The North Koreans see themselves as the heirs to the patriots of 1866. Those events are as vivid a part of their national consciousness as the Pueblo incident in 1968—when an American intelligence ship was captured off the coast of North Korea and its crewmen held prisoner for eleven months—or the shooting down of a US helicopter over the Demilitarized Zone (DMZ) in 1994. The USS Pueblo, bullet and shrapnel holes emphasized in red paint, floats on the Taedong River on the site of the Sherman’s destruction.
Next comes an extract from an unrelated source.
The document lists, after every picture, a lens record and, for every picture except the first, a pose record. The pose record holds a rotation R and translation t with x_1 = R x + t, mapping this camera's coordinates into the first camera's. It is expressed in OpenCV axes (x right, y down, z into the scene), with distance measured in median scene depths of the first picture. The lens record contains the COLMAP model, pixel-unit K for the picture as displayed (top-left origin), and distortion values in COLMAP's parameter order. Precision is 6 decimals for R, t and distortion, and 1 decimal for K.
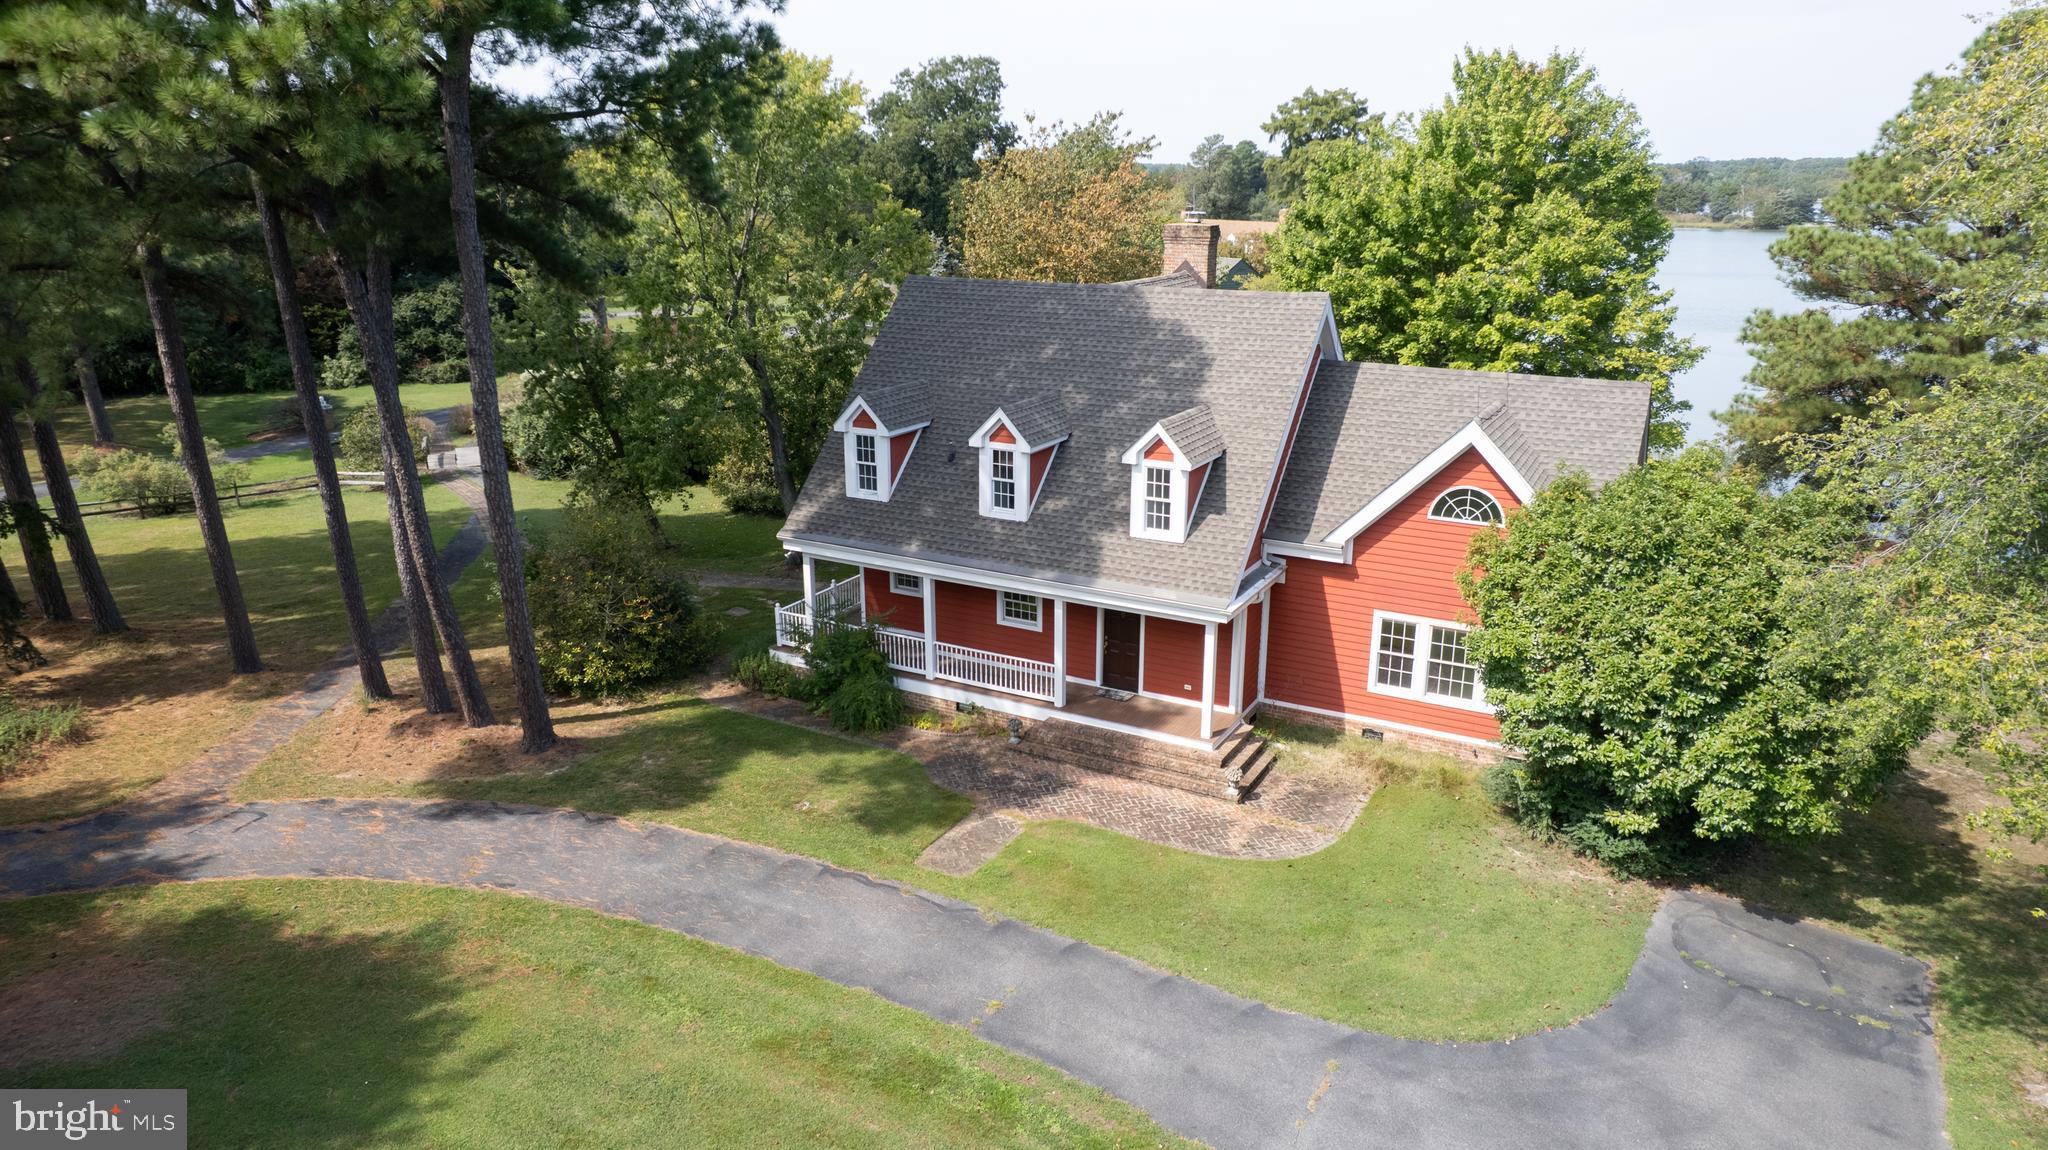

School groups are led through this and other museums of the Korean War that emphasize a history of US hostility and atrocities, including germ warfare and the first airborne delivery of napalm. These exhibits are essential props to a regime that defines itself in relation to a long-running aggression from the US and the West. A year ago it looked as if tentative attempts at a market economy were being introduced, but this remains at heart a Marxist-Leninist state, which rallies back to its roots when threatened.

This is not a regime that is going to collapse from the inside. The North Koreans are schooled in adversity, brought up to see America as perfidious and hostile, and are intensely proud of what they have built from the ashes

of the Japanese occupation and the 1950-53 Korean War. Citizens believe what their leaders tell them. It is one of the most insular places on earth. I left thinking we are all dangerously complacent in believing that we will sort out the present impasse. Given the level of mutual hostility, an incident now could very rapidly escalate out of control.

In an aging Tupolev on the flight out to Shenyang, China, I brightened when an attractive young hostess engaged me in conversation. When would I be back, and how many of my friends would I bring with me? She was familiar with Moscow, Bangkok, Beijing and Khabarovsk, but, she said, Pyongyang was far nicer. She was determined to work hard for the Fatherland. Did I understand the basis of the juche (self-reliance) idea? She was eager to enlighten me.

I smiled, realizing Dostoyevsky would be easier going, and opened my book.